<<<<

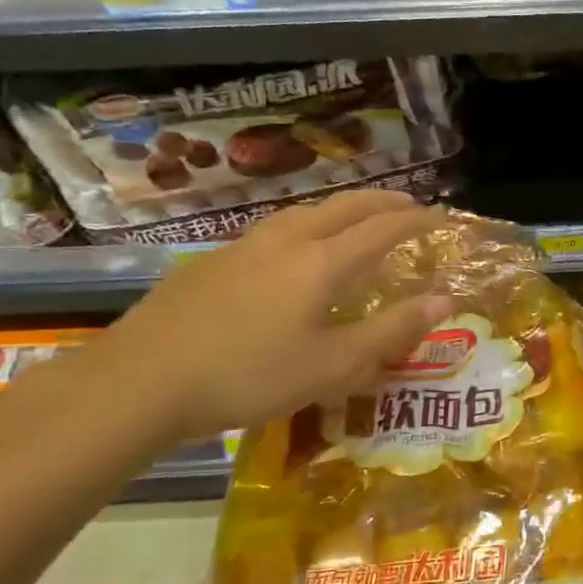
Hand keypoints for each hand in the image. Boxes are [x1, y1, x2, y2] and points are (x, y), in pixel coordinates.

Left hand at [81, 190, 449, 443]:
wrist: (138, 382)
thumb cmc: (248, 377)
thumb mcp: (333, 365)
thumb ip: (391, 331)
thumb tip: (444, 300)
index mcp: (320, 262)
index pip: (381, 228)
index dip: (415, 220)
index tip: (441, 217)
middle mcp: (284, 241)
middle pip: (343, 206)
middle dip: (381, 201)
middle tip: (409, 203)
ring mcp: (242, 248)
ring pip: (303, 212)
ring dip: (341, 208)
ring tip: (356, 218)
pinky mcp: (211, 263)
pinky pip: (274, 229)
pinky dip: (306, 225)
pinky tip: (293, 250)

>>>>
<<<<

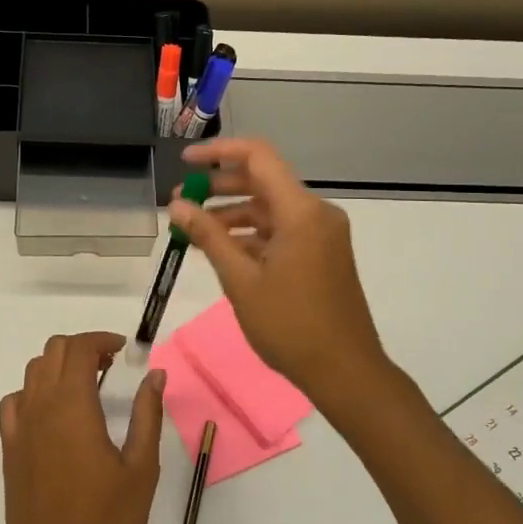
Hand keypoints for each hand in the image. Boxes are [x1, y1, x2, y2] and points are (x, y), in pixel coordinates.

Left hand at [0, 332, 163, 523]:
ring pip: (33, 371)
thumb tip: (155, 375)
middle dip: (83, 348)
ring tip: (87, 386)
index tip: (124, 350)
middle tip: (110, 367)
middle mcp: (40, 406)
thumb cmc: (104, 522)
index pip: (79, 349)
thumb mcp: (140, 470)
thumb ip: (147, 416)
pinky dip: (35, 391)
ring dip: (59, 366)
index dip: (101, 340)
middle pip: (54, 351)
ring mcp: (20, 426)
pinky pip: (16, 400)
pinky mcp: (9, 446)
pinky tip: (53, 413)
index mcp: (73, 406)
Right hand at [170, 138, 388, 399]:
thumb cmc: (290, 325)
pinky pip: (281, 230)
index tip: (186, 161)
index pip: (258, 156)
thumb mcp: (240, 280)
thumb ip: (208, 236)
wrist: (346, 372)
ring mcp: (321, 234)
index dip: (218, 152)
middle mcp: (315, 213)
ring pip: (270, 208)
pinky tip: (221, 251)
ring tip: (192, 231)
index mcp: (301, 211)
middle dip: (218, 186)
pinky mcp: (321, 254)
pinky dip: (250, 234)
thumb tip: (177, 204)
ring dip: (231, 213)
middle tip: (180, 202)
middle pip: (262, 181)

>>>>

> _PROBLEM DESCRIPTION_:
Could you set down, exactly as written, the lines above between the one holding "index pip: (258, 156)" and the one holding "middle pip: (262, 181)", inclusive, and nothing more?

> _EXERCISE RESULT_:
index pip: (258, 156)
thumb mcp: (240, 280)
thumb ip: (208, 236)
wrist: (346, 372)
ring mcp: (321, 234)
index dip: (218, 152)
middle mcp: (315, 213)
ring pip: (270, 208)
pinky tip: (221, 251)
ring tip: (192, 231)
index mcp: (301, 211)
middle dip: (218, 186)
pinky mcp: (321, 254)
pinky dip: (250, 234)
thumb tip: (177, 204)
ring dip: (231, 213)
middle tip: (180, 202)
middle pip: (262, 181)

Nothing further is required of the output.